* Begin SUPPLIED TEXT *

I'm going to try to be as honest and fair as possible in the following, while refraining from being critical. Indeed, I'm going to try to give the "benefit of doubt" to the professional astronomers associated with the WD1145+017 investigation.

Astronomers, as in most scientific disciplines, can be divided into two major groups: observationalists and theoreticians. But there's another way to categorize this field: amateurs and professionals. Until ~ 1.5 centuries ago all of astronomy was done by amateurs. I was employed by Caltech's JPL as a professional radio astronomer in the 1960s for about a decade, and then transitioned to the atmospheric sciences. After retirement in 1998 I resumed a childhood hobby of astronomy, as an amateur. Since retiring I've collaborated and co-authored with professional astronomers (during the past 12 years). Since retiring I have been the author, or co-author, of ~ 37 publications, mostly in optical astronomy. I'm therefore in a unique position to comment on the state of pro/am collaborations in this field.

WD1145+017 (hereafter WD1145) was discovered using the Kepler spacecraft during its K2 mission. I presume that when it was recognized as an unusual star system, probably in early 2015 by Dr. Andrew Vanderburg and collaborators, it was clear that follow-up ground-based observations would be needed to improve understanding of the somewhat erratic dips in the K2 data. Fades of ~ 1% appeared to last about an hour in the K2 data, occurring at 4.5 intervals, and the amplitude would vary on weekly timescales within the range ~ 0% to 2% during the 80-day Kepler observations. WD1145 is a very blue 17th mag star, so I'm guessing that the professional astronomers who shared this information assumed that only professional observatories could provide follow-up ground-based observations.

Some professional astronomers used to be amateurs, but probably most haven't been. Those practicing professional astronomers who have never been an amateur must have a low opinion of amateur capability. The truth, for those professionals who are still clueless about this, is that amateurs today are capable of professional quality work for specific categories of observing and analysis. I tried to describe this in my book Exoplanet Observing for Amateurs, citing as an example the monitoring of exoplanet transits. The rule-of-thumb for when amateurs may be able to contribute is based on the concept that amateur telescope time is free, and amateurs are willing to observe for long hours if they are motivated. Therefore, a task may be suitable for amateurs when many hours of monitoring a star's brightness is required. This is illustrated by the role of AAVSO in recruiting amateurs to monitor variable stars in order to alert professionals when they begin to observe unusual outburst behavior.

* End SUPPLIED TEXT *

• [TO BE DONE]
**a)** Transcribe the WD1145+017 essay starting at "WD1145+017 (hereafter WD1145)" and ending at "follow-up ground-based observations.".
**b)** According to the WD1145+017 essay, what instrument was used to discover WD1145+017?
**c)** Resume the WD1145+017 essay after its final sentence.
The material has no connection to the WD1145+017 essay.

* Begin SUPPLIED MATERIAL *

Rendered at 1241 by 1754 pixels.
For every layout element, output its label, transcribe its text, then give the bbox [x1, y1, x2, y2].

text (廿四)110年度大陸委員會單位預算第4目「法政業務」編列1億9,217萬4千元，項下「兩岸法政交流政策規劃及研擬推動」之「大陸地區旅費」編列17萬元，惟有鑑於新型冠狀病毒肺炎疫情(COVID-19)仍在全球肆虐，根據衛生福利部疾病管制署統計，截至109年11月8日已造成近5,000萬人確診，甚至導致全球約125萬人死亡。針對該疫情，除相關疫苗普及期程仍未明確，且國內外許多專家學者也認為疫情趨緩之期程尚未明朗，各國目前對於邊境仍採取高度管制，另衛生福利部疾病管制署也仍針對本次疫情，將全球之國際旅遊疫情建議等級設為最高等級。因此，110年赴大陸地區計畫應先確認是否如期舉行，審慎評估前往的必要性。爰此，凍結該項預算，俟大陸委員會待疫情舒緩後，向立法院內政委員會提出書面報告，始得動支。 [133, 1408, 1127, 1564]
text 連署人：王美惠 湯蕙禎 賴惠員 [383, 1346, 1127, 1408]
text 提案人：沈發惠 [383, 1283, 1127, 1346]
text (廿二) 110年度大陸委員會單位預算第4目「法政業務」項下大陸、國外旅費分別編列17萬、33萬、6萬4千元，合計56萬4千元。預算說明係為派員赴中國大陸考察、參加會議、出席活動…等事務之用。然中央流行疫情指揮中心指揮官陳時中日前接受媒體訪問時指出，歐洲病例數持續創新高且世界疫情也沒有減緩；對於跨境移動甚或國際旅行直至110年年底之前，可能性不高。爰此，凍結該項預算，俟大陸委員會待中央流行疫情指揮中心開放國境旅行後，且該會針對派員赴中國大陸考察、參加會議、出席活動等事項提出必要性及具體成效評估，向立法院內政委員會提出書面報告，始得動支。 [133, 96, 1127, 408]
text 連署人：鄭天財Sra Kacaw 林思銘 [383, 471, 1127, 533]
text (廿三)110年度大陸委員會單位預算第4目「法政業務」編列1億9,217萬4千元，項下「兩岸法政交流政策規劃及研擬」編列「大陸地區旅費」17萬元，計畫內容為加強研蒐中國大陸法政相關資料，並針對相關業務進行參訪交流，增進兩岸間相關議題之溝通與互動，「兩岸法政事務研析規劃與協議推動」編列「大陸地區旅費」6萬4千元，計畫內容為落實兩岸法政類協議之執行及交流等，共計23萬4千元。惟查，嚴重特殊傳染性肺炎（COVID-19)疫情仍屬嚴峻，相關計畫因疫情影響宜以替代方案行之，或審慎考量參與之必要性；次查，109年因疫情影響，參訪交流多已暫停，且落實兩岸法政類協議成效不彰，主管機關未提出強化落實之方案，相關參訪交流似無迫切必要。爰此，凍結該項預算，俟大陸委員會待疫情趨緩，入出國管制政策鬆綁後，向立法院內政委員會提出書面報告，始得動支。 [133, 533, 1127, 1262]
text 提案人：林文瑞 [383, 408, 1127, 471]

* End SUPPLIED MATERIAL *

• [TASK-BY-TASK RESULTS]
**a)**
WD1145+017 (hereafter WD1145) was discovered using the Kepler spacecraft during its K2 mission. I presume that when it was recognized as an unusual star system, probably in early 2015 by Dr. Andrew Vanderburg and collaborators, it was clear that follow-up ground-based observations would be needed to improve understanding of the somewhat erratic dips in the K2 data. Fades of ~ 1% appeared to last about an hour in the K2 data, occurring at 4.5 intervals, and the amplitude would vary on weekly timescales within the range ~ 0% to 2% during the 80-day Kepler observations. WD1145 is a very blue 17th mag star, so I'm guessing that the professional astronomers who shared this information assumed that only professional observatories could provide follow-up ground-based observations.

**b)** The Kepler spacecraft, during its K2 mission.

**c)**
WD1145 is an example of a star whose brightness changing behavior is well-suited to amateur observing since many hours of observations are needed to determine behavior patterns. Why, I ask, didn't the professional astronomers who knew about WD1145, and the need for follow-up observations, ever consider asking for help from us amateurs?

In 2015 February, when I estimate that the professionals were formulating follow-up observations, they chose to pay for expensive time on large aperture professional telescopes instead of contacting advanced amateurs to inquire about the feasibility of many hours of (free) observations. If they had contacted me in February or March, one year ago, we amateurs could have observed the target when it was high in the sky and observable all night, as was done by the professional telescope observers. Instead, we amateurs didn't know about WD1145 until the arXiv article appeared in late October. By then the target could only be observed for ~ 1.5 hours, before sunrise, when it was low in the sky, suffering from high air mass extinction (worse for a blue star due to atmospheric Rayleigh scattering). In spite of this handicap, we amateurs achieved in 2.5 months what the professionals failed to do a half year earlier during a similar interval under far more favorable circumstances, using professional observatories.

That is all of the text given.